» Exercise: Find each row below that contains the string "axis", treating uppercase and lowercase letters as different, and copy those rows.

» The data:
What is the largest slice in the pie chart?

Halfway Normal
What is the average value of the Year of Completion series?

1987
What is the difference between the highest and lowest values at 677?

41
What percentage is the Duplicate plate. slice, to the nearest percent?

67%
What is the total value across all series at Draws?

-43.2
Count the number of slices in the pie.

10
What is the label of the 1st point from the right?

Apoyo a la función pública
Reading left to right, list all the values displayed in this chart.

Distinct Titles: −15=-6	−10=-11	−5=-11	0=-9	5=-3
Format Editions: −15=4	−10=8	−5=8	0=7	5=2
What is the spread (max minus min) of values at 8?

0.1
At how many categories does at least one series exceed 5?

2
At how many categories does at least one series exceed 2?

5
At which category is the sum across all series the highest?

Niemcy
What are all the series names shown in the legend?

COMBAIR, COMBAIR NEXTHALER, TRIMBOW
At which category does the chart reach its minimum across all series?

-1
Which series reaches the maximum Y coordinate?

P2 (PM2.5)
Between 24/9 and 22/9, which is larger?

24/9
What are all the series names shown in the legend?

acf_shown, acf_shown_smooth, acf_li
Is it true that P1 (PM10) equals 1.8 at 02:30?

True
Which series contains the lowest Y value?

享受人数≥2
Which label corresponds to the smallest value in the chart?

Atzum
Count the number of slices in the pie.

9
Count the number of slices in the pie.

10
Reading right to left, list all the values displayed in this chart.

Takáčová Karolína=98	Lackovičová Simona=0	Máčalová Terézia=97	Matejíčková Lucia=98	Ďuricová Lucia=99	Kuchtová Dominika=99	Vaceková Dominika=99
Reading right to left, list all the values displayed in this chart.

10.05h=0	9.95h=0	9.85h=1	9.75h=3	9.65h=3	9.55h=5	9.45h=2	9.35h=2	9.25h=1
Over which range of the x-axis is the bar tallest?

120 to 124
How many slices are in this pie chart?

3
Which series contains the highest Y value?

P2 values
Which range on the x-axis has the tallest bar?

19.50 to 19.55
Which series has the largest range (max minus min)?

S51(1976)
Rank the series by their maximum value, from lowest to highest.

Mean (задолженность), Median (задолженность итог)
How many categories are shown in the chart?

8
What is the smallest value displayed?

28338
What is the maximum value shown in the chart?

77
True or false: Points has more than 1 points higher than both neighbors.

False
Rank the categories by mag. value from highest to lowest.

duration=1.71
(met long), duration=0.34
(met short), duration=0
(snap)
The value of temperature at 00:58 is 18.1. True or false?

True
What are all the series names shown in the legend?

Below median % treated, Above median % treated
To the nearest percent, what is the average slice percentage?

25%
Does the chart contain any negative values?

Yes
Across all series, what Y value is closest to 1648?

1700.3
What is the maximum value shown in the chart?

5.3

» Solution for this task:
Over which range of the x-axis is the bar tallest?
Which range on the x-axis has the tallest bar?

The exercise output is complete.